------ Record set ------

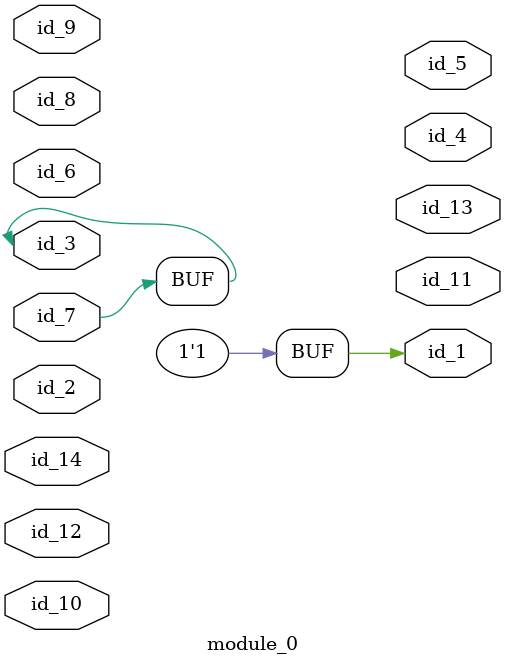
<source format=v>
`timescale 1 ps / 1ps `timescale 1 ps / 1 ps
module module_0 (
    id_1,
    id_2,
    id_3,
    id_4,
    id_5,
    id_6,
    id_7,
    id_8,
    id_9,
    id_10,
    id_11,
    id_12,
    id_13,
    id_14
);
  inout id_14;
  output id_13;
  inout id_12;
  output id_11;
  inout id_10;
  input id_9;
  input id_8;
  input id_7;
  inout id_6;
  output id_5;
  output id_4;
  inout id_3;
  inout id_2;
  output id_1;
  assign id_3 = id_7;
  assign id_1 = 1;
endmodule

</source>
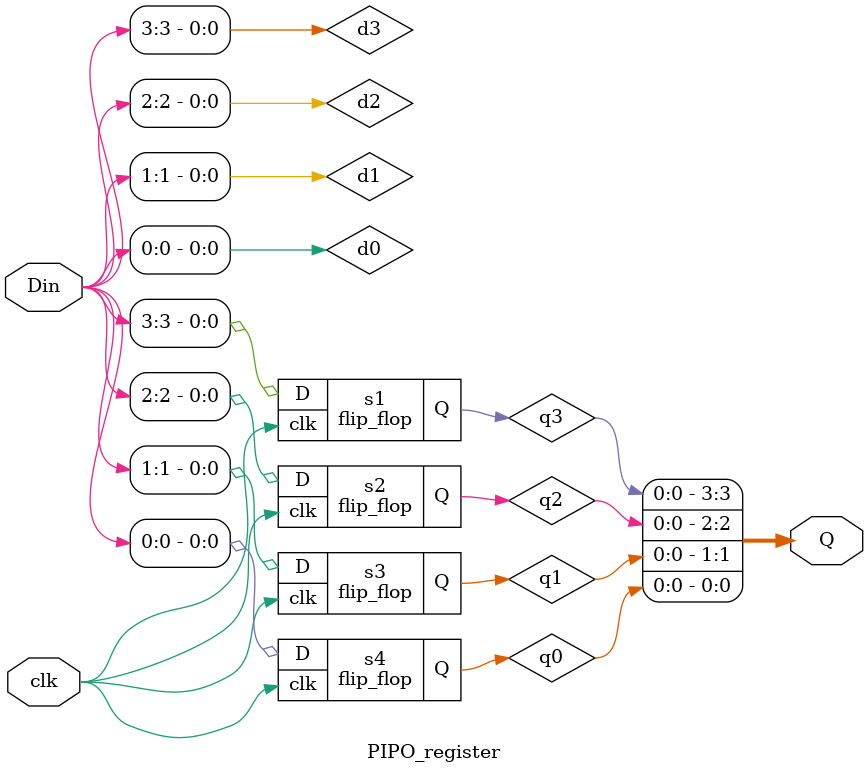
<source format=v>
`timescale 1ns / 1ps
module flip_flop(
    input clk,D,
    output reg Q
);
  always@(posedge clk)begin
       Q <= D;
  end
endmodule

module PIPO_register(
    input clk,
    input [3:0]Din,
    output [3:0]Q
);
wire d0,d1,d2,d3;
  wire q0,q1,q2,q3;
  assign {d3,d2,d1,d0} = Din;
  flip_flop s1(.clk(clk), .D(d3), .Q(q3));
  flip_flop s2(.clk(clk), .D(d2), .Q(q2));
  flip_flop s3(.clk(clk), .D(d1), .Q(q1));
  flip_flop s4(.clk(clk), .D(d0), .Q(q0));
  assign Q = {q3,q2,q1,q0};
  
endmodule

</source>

------

- _Work to be completed_:
Extract from the material all lines containing the string "inout".

- _Solved problem_:
  inout id_14;
  inout id_12;
  inout id_10;
  inout id_6;
  inout id_3;
  inout id_2;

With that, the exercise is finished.